Scientists from Australia and Britain have discovered a new method which may help to target the HIV virus as it makes its way to infecting cells.
Scientists from the University of New South Wales (UNSW) in Australia, led by Associate professor Till Bocking, described on Tuesday how the HIV virus forms a protein shell called a capsid, to protect itself from the hosts defence mechanism as it infects the nucleus of a cell.
Using a new microscope technique developed at UNSW, the team discovered that the HIV virus uses a molecule from the host cell to strengthen its capsid.
"It's like a switch, when you bind this molecule, you stabilize the capsid, and release the molecule to open it up," Bocking said.
The molecule, called inositol hexakisphosphate, is abundantly present in mammals and has been seen to make the HIV capsid much stronger, stabilising it for 10 to 20 hours.

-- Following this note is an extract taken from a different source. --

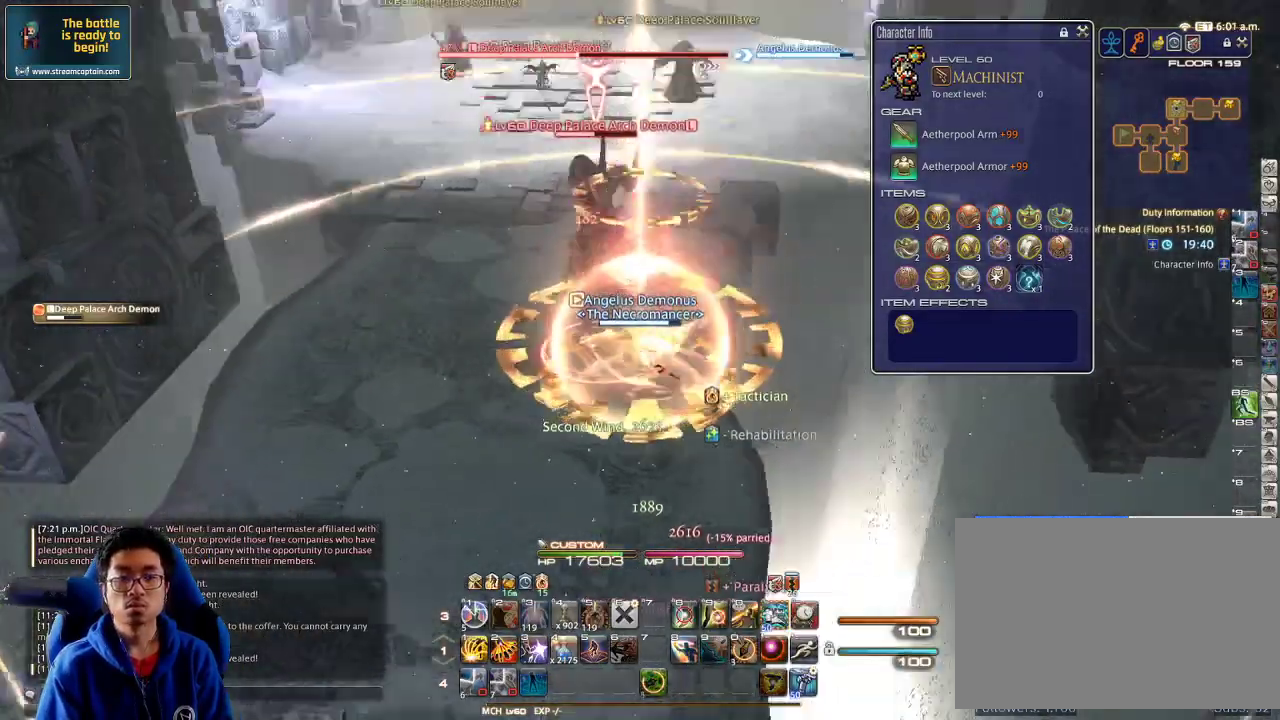
{"keys": [], "events": [[33, "lbracket", "up"], [33, "p", "up"], [100, "a", "down"], [100, "d", "up"], [233, "a", "up"], [300, "w", "down"], [400, "w", "up"]]}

Because the infection process takes hours, it was crucial for scientists to find out how the virus was keeping stable within the cell.
"The HIV capsid has been intensively studied," leader of the British research team at Cambridge, Dr Leo James said.
"But the question of how it can simultaneously be both stable and poised to 'uncoat' has been one of the great unanswered questions in HIV biology."
To assist in their study, the team engineered viruses with fluorescent tags to monitor the viral capsid using fluorescence microscopy.
"We can now see the effect of different molecules on the capsid, and pinpoint precisely when it cracks open and begins to collapse," Bocking said.
In the team's findings, they identify a new target for antiviral therapy against HIV and provide a method for testing and measuring new drugs designed to target the capsid.
While there currently no HIV therapies targeted at the HIV capsid, it is hoped that new therapies could improve treatment with reduced toxic effects.